Maybe compiling Android Things from source is possible, but looks like Google has stopped the development. The Lenovo Smart Frame seems to have the same MT8167S and runs on Android 10. Maybe it's possible to compile a LineageOS version?
lenovo.com/us/en/coming-soon/Lenovo-CD-3L501/p/ZZISZSDCD04
Another option might be fuchsia that contains a mt8167s board ref.
fuchsia.googlesource.com/fuchsia/+/master/boards/mt8167s_ref.gni
Googles Coral announced a Dev Board Mini based on MT8167s, maybe they port the Debian-based Mendel Linux to it.
coral.ai/products/dev-board-mini
Click to expand...
Click to collapse
I suppose the smart frame is running android things as well. Compiling android things does make much sense except to prove the drivers are sort of working, this is not designed to let users have fun (ie installing apps).
Google *really* loves mt8167s for some reason. I'd say there's a good chance of we having full android on it but everyone's busy.
They are throwing these things at our head now. 35/40 USD during black fridays.
I don't think you can order the components for that price
Anybody still working on it ? Lenovo claims it's still working on the sound bug - hxxps :// forums.lenovo.com/t5/Lenovo-Smart-Display-Lenovo-Smart-Clock-with-Google-Assistant/Smart-clock-alarm-volume-too-loud-at-first/m-p/5040962?page=4 (latest reply 2020-13-11 from Lenovo) and they did some unanounced pretty good updates in september 2020 - hxxps :// 9to5google.com/2020/09/21/lenovo-smart-clock-night-light/
They also claim the source is on their website hxxps :// smartsupport.lenovo.com/us/en/products/smart/smart-home/smart-clock/za4r/downloads/ds539701
So is this dead ?
deadman96385 said:
How to Bootloader Unlock (Part 1 of 2):
1. You will need a USB A to USB A cable (Example here)
2. You will need fastboot drivers on your PC
3. Unplug your clock
4. Plug the USB A to A cable into your computer and clock
5. Hold the volume + button and plug in the power cord
6. Keep holding volume + for about 20-30 seconds (It is slow to boot to fastboot)
7. On your computer in a terminal run, fastboot flashing unlock
Part 1 of unlocking is now done
AVB/DM-Verity Unlock (Part 2 of 2)
Unlocking the bootloader really does not give a lot to us because all the partitions are still being verified and the device will not boot if they don't match.

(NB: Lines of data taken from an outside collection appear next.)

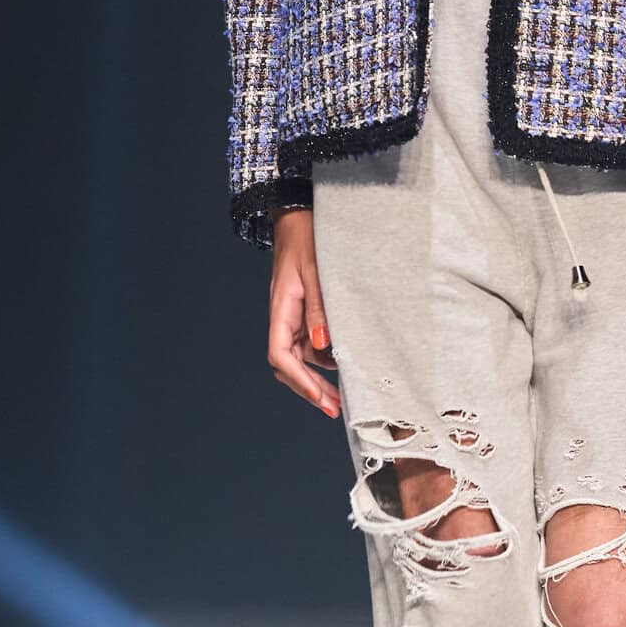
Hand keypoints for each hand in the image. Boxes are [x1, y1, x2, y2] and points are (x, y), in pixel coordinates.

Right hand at [268, 207, 339, 416]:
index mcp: (281, 309)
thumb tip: (322, 345)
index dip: (300, 380)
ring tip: (344, 394)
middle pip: (288, 364)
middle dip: (309, 388)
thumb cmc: (308, 240)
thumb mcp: (316, 273)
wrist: (298, 217)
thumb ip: (319, 309)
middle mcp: (283, 317)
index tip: (320, 399)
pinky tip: (342, 364)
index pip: (281, 355)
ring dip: (318, 377)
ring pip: (300, 356)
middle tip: (334, 409)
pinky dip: (323, 358)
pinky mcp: (303, 312)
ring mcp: (292, 316)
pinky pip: (310, 343)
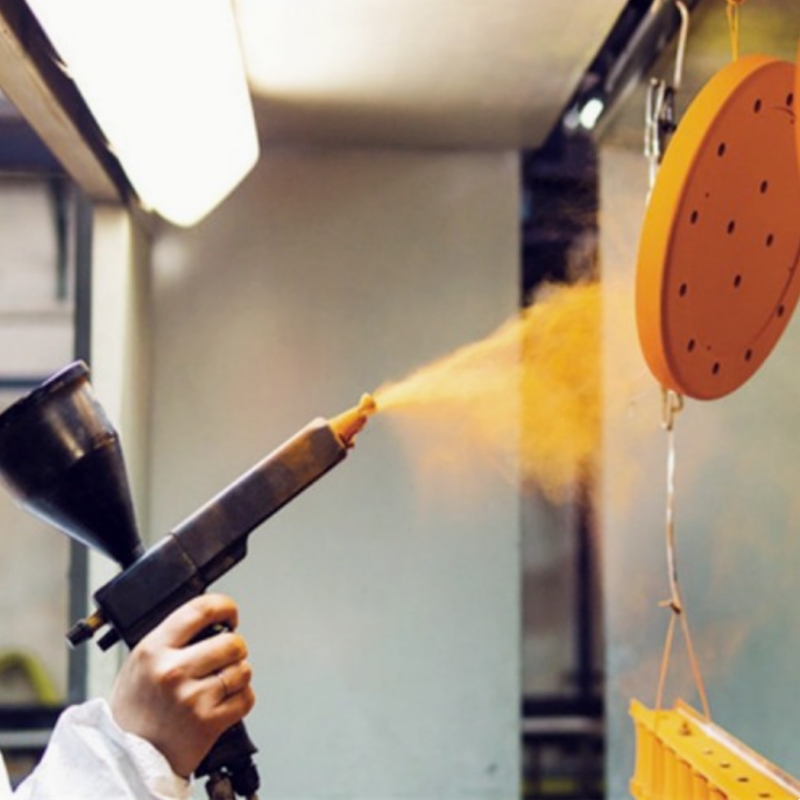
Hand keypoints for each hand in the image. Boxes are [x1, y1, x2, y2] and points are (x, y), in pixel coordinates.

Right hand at [109, 593, 254, 777]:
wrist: (126, 756)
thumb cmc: (136, 707)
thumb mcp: (141, 660)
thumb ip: (173, 637)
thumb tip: (212, 617)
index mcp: (154, 649)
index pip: (201, 609)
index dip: (224, 606)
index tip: (230, 614)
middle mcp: (173, 671)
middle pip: (232, 642)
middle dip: (235, 648)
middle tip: (225, 656)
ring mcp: (192, 698)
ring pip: (243, 669)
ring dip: (238, 674)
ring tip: (219, 682)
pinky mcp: (208, 722)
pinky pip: (246, 698)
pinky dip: (242, 698)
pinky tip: (223, 700)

Normally doing this on an Android Things device is not possible due to their Private key unlock system. But due to a leak, the private key for the Lenovo Smart Clock is available. Word of warning doing this causes the stock android things not to boot only the factory firmware located on Slot A will boot. Consistently if you don't AVB unlock the factory firmware on Slot A doesn't boot If you have already set up your device once the factory firmware is deleted and currently there is not a way to get it back (Hopefully will change soon).
If you are coming from part 1 you can start right away, if not you need to reboot to fastboot again.
1. Extract the downloaded AVB Unlock zip
2. Run this command in terminal
Code:
at_auth_unlock.exe cube_unlock_credentials_v2.zip
3. Wait till it finishes
4. Keep in mind the stock system does not boot properly with AVB off (It is weird some UI elements work but the boot animation never goes away)
5. To relock AVB in the future run the following command:
Code:
fastboot oem at-lock-vboot!
Locale changer instructions:
Coming soon (Need to figure it out)
Downloads:
Stock Shipping fastboot firmware:
Here
AVB Unlock tool:
Here
Factory partition changer (Locale changer):
Here
Google released kernel source:
https://github.com/deadman96385/android_kernel_lenovo_mt8167s
Dump of stock partitions for easy viewing:
https://github.com/deadman96385/things_mt8167s_som_dump
Credit to @deletescape for the leak of the AVB Unlock Key, Stock firmware, region changer
Click to expand...
Click to collapse
how about smart display ,the same way?
jasonzhang1987 said:
how about smart display ,the same way?
Click to expand...
Click to collapse
We do not have the AVB unlock files for the smart displays sadly.